Tore Stenshagen

Personal information
- Date of birth: 11 December 1965 (age 59)
- Height: 1.90 m (6 ft 3 in)
- Position(s): goalkeeper

Youth career
- –1983: Vålerenga

Senior career*
- Years: Team / Apps / (Gls)
- 1984: Vålerenga
- 1985–1986: Kjelsås
- Lørenskog
- 1992–1998: Lyn / 93 / (0)
- 1993: → Bærum (loan)
- 1999: Kjelsås
- 2006–2015: Kragerø

Managerial career
- 2009: Kragerø
- 2011: Kragerø
- 2016: Kragerø/Helle (junior)

= Tore Stenshagen =

Norwegian footballer (born 1965)

Tore Stenshagen (born 11 December 1965) is a retired Norwegian football goalkeeper.

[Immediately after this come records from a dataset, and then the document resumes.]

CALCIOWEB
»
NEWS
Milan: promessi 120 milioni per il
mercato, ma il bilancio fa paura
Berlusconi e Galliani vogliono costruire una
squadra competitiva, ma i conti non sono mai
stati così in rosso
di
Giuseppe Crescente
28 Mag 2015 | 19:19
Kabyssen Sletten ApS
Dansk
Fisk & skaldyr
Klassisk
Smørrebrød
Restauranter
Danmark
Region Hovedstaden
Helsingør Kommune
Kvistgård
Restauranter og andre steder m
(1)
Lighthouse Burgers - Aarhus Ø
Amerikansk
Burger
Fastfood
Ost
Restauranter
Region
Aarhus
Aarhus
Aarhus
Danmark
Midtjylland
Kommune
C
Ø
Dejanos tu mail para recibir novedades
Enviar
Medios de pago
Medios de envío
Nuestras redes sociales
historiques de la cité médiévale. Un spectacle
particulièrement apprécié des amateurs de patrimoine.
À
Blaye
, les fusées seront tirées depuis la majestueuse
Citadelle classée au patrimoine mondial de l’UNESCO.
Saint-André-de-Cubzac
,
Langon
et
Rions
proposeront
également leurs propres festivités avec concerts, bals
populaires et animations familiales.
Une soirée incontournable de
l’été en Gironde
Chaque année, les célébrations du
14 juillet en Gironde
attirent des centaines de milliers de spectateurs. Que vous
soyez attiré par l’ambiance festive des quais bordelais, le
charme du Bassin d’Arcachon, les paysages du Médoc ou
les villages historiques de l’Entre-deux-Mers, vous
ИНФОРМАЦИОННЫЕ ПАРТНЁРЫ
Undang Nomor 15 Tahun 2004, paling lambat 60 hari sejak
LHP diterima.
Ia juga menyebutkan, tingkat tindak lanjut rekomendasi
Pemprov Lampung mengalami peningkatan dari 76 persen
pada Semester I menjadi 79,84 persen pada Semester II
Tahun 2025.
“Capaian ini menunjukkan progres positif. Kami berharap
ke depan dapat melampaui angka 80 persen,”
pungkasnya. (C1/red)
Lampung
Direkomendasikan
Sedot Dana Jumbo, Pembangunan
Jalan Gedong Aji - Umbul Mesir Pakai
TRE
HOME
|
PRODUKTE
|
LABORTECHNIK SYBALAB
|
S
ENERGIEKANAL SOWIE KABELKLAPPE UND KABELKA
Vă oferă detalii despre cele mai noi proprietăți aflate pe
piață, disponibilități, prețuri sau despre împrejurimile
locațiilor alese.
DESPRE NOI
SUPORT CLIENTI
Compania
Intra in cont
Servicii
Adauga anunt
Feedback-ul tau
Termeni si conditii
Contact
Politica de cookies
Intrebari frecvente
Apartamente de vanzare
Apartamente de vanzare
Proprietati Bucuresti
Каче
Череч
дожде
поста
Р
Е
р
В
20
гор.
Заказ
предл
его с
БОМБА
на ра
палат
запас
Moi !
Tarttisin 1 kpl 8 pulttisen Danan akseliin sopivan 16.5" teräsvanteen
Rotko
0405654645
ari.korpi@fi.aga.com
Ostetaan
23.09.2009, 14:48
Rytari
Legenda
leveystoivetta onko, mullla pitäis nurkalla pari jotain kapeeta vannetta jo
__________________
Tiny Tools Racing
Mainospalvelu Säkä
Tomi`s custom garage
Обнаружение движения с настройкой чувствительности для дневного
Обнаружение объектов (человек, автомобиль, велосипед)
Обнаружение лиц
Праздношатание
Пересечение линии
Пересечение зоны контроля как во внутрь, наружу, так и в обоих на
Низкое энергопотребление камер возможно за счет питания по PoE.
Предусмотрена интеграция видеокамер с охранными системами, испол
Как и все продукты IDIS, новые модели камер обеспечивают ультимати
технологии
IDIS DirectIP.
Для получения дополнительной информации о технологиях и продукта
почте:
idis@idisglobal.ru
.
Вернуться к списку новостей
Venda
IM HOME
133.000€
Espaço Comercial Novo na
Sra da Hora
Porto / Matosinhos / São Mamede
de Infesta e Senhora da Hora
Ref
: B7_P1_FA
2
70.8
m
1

Hailing from Tveita, he played youth football for Vålerenga IF and was selected for Norway's youth national team. In 1984 he was drafted into the senior team. In 1985 he went on to Kjelsås IL. Afterwards he played for Lørenskog IF.

In 1992 he joined SFK Lyn, but was scarcely used on the first team and was loaned out to Bærum SK in 1993. With Lyn he experienced two spells in the Eliteserien and two in the 1. divisjon, suffering two relegations (1993, 1997) and winning one promotion (1996). He was mostly their first-choice goalkeeper from 1996 through 1998, but is remembered for a loss against Brann in 1997 when he asked to be substituted off. After the 1998 season he was poised to join Skeid, but the board of directors overturned the coaches' decision to sign him, and he instead returned to Kjelsås. He retired after one season.

Ahead of the 2009 season Stenshagen became head coach of fifth-tier team Kragerø IF, where he also played for several seasons and scored a number of goals. He did not continue coaching in 2010, but returned in the latter half of 2011. He also coached the junior team.

Stenshagen worked for many years as a prison guard in Oslo Prison, and eventually started in Skien Prison, being directly involved with their infamous prisoner Anders Behring Breivik.